Passage shown:
BEGIN

The day was 3rd February 1866. Two members of the James-Younger gang entered the Clay County Savings Association in Liberty, Missouri, drew their pistols, and told the teller to hand over the money. The bank’s employees were taken completely by surprise and were, understandably, unprepared for the threat. Up until this point in history, bank heists on the western frontier were extremely rare.

Over the decades that followed, the introduction of state-of-the-art physical and digital security has drastically reduced these types of concerns. However, banks today are navigating a new kind of uncertainty and competitive disruption. Technology is making banking smarter, faster and more intuitive than ever – so much so that Gartner estimates 80 percent of traditional financial firms will go out of business by 2030.

For banks across the region, the stakes are high. The incredible rate of smartphone penetration, combined with a burgeoning youth population, is giving rise to rapid innovation in the financial services industry. According to research conducted by Tenemos and The Economist, banks in the Middle East and Africa (MEA) are recognising the need to evolve, with more than half aiming to become “digital ecosystems”.

END

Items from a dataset
BEGIN

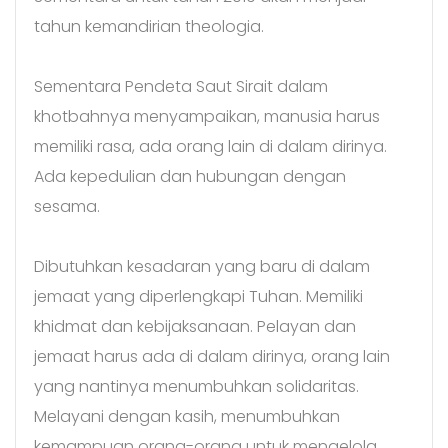
tahun kemandirian theologia.
Sementara Pendeta Saut Sirait dalam
khotbahnya menyampaikan, manusia harus
memiliki rasa, ada orang lain di dalam dirinya.
Ada kepedulian dan hubungan dengan
sesama.
Dibutuhkan kesadaran yang baru di dalam
jemaat yang diperlengkapi Tuhan. Memiliki
khidmat dan kebijaksanaan. Pelayan dan
jemaat harus ada di dalam dirinya, orang lain
yang nantinya menumbuhkan solidaritas.
Melayani dengan kasih, menumbuhkan
kemampuan orang-orang untuk mengelola,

END

Your objective: According to the banking passage, what share of traditional financial firms does Gartner estimate will go out of business by 2030?

Your solution: 80 percent